▶ Task instructions: Across the entries below, count the lines in which the word "black" occurs. Reply with the count alone.

▶ Records to process:
§

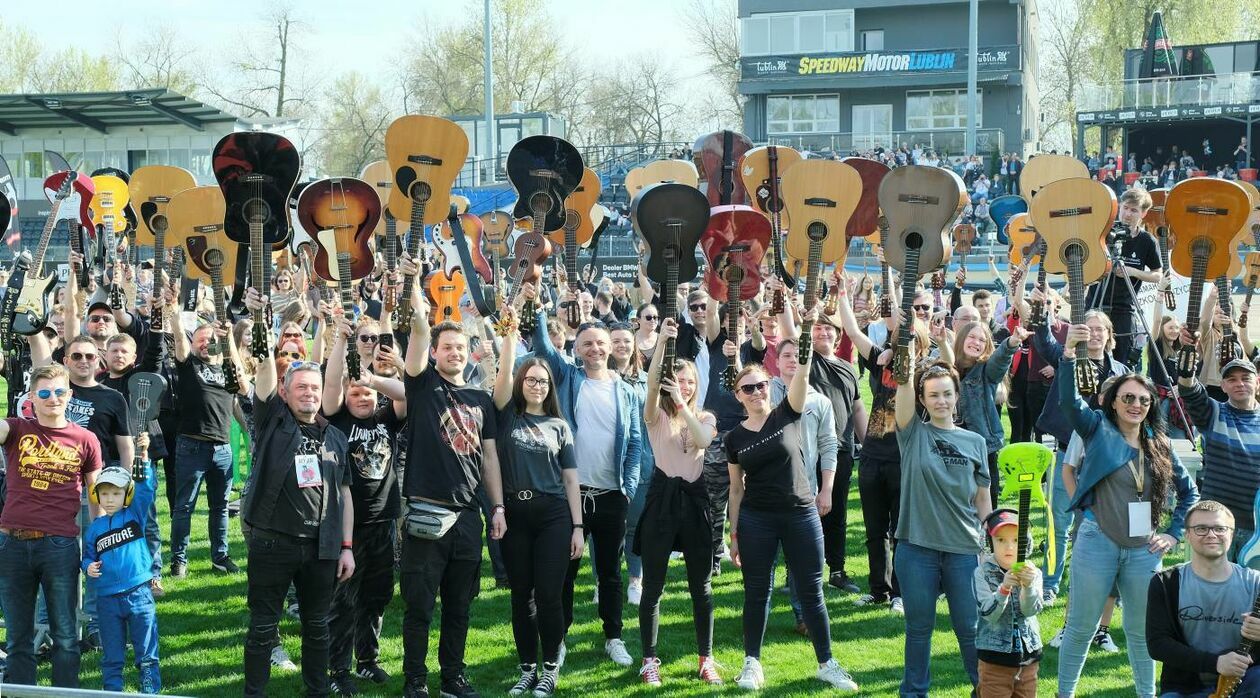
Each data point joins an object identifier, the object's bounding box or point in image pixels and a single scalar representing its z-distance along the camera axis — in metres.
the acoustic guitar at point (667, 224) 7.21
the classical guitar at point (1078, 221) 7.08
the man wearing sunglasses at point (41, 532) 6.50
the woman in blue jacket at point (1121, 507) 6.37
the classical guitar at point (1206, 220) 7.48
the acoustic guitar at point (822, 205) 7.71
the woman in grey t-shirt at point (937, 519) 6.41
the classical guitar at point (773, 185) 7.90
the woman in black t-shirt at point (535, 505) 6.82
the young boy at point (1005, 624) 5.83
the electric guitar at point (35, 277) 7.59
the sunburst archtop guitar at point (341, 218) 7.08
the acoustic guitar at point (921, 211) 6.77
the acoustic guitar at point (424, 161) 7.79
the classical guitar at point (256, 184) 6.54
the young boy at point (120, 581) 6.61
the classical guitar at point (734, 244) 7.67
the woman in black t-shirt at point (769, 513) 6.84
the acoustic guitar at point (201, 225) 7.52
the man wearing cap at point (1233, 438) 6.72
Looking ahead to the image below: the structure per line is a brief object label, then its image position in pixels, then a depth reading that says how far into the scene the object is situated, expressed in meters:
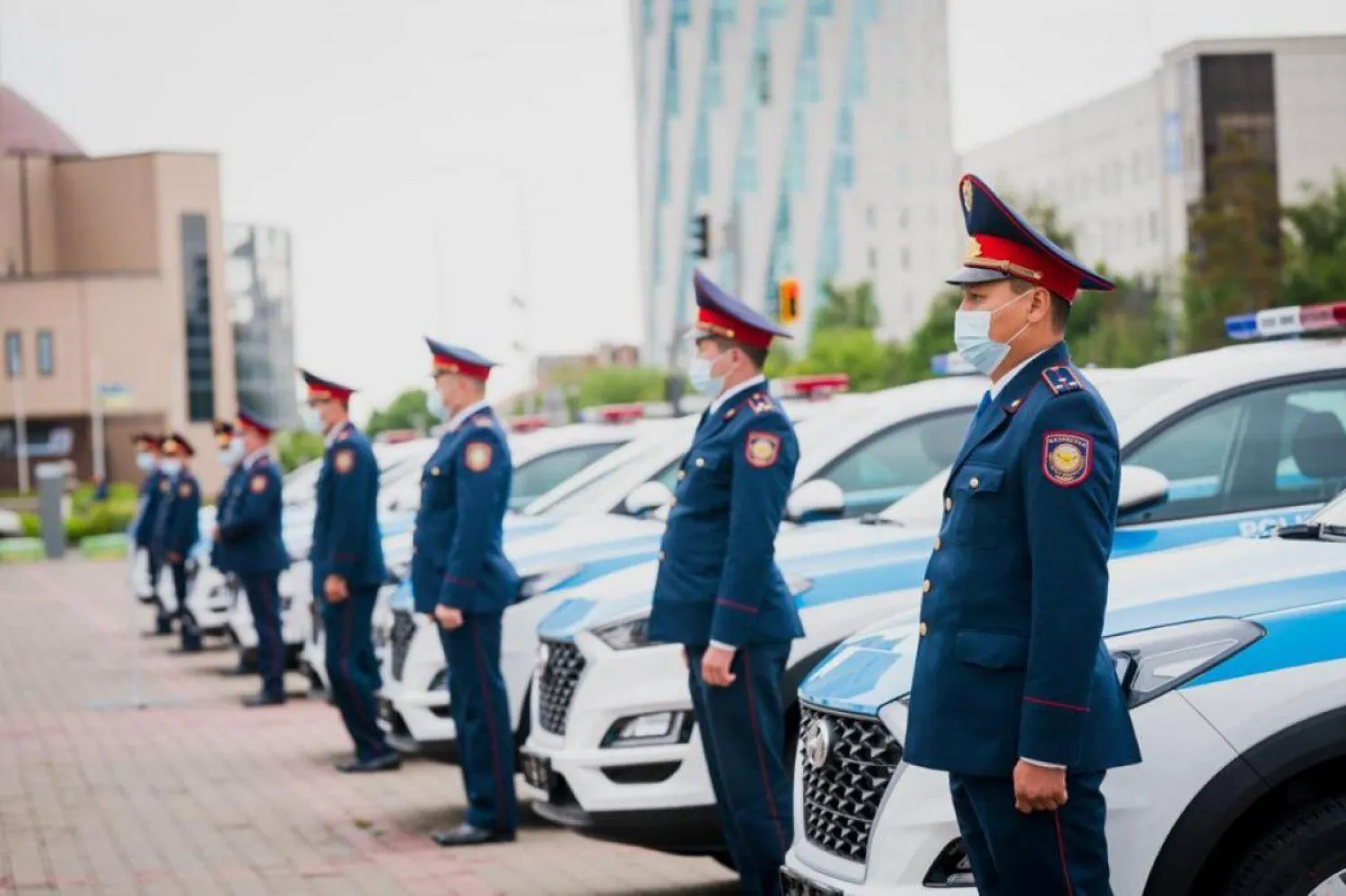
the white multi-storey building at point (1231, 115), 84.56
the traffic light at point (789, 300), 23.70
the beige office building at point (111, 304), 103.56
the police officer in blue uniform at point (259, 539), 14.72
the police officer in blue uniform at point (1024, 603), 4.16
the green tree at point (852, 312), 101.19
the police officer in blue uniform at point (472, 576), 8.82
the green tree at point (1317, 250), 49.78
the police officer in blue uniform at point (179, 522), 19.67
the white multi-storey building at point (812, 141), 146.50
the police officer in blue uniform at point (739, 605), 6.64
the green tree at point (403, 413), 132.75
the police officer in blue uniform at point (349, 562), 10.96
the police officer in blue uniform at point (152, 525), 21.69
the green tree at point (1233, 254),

§

▶ Result for this task: 2